◆ Exercise
Return the data below in full. Keep each character unchanged.

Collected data

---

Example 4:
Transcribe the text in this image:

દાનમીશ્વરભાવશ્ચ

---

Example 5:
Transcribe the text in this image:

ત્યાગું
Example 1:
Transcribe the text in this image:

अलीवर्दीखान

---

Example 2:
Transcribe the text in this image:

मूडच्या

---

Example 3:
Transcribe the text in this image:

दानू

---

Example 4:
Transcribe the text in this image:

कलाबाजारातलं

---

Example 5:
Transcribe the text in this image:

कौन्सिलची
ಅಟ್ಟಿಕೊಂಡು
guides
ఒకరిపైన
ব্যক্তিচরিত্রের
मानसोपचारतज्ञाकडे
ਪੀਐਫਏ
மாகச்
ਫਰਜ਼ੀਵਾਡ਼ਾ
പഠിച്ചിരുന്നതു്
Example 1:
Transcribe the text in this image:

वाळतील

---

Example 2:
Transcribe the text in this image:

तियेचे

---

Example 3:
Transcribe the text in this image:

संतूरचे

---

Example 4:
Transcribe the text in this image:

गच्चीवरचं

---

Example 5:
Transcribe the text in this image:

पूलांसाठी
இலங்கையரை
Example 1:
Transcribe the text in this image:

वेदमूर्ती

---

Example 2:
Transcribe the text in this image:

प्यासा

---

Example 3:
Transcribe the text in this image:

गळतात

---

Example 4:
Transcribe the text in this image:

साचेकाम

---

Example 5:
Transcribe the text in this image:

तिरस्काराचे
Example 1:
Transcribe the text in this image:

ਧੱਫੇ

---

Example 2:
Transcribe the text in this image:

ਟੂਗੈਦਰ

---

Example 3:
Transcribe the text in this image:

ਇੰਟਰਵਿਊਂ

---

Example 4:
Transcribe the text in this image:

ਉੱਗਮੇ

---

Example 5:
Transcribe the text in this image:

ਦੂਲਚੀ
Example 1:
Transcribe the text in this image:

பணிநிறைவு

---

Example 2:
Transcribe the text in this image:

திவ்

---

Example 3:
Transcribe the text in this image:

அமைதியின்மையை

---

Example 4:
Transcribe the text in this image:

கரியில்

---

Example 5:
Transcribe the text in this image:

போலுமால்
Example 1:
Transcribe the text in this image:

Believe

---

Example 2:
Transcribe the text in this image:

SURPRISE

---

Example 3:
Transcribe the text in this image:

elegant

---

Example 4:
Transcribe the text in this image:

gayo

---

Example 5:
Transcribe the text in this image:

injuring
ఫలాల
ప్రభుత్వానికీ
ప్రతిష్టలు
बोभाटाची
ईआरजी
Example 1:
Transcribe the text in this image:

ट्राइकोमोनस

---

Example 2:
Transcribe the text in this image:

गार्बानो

◆ Your solution
---

Example 4:
Transcribe the text in this image:

દાનમીશ્વરભાવશ્ચ

---

Example 5:
Transcribe the text in this image:

ત્યાગું
Example 1:
Transcribe the text in this image:

अलीवर्दीखान

---

Example 2:
Transcribe the text in this image:

मूडच्या

---

Example 3:
Transcribe the text in this image:

दानू

---

Example 4:
Transcribe the text in this image:

कलाबाजारातलं

---

Example 5:
Transcribe the text in this image:

कौन्सिलची
ಅಟ್ಟಿಕೊಂಡು
guides
ఒకరిపైన
ব্যক্তিচরিত্রের
मानसोपचारतज्ञाकडे
ਪੀਐਫਏ
மாகச்
ਫਰਜ਼ੀਵਾਡ਼ਾ
പഠിച്ചിരുന്നതു്
Example 1:
Transcribe the text in this image:

वाळतील

---

Example 2:
Transcribe the text in this image:

तियेचे

---

Example 3:
Transcribe the text in this image:

संतूरचे

---

Example 4:
Transcribe the text in this image:

गच्चीवरचं

---

Example 5:
Transcribe the text in this image:

पूलांसाठी
இலங்கையரை
Example 1:
Transcribe the text in this image:

वेदमूर्ती

---

Example 2:
Transcribe the text in this image:

प्यासा

---

Example 3:
Transcribe the text in this image:

गळतात

---

Example 4:
Transcribe the text in this image:

साचेकाम

---

Example 5:
Transcribe the text in this image:

तिरस्काराचे
Example 1:
Transcribe the text in this image:

ਧੱਫੇ

---

Example 2:
Transcribe the text in this image:

ਟੂਗੈਦਰ

---

Example 3:
Transcribe the text in this image:

ਇੰਟਰਵਿਊਂ

---

Example 4:
Transcribe the text in this image:

ਉੱਗਮੇ

---

Example 5:
Transcribe the text in this image:

ਦੂਲਚੀ
Example 1:
Transcribe the text in this image:

பணிநிறைவு

---

Example 2:
Transcribe the text in this image:

திவ்

---

Example 3:
Transcribe the text in this image:

அமைதியின்மையை

---

Example 4:
Transcribe the text in this image:

கரியில்

---

Example 5:
Transcribe the text in this image:

போலுமால்
Example 1:
Transcribe the text in this image:

Believe

---

Example 2:
Transcribe the text in this image:

SURPRISE

---

Example 3:
Transcribe the text in this image:

elegant

---

Example 4:
Transcribe the text in this image:

gayo

---

Example 5:
Transcribe the text in this image:

injuring
ఫలాల
ప్రభుత్వానికీ
ప్రతిష్టలు
बोभाटाची
ईआरजी
Example 1:
Transcribe the text in this image:

ट्राइकोमोनस

---

Example 2:
Transcribe the text in this image:

गार्बानो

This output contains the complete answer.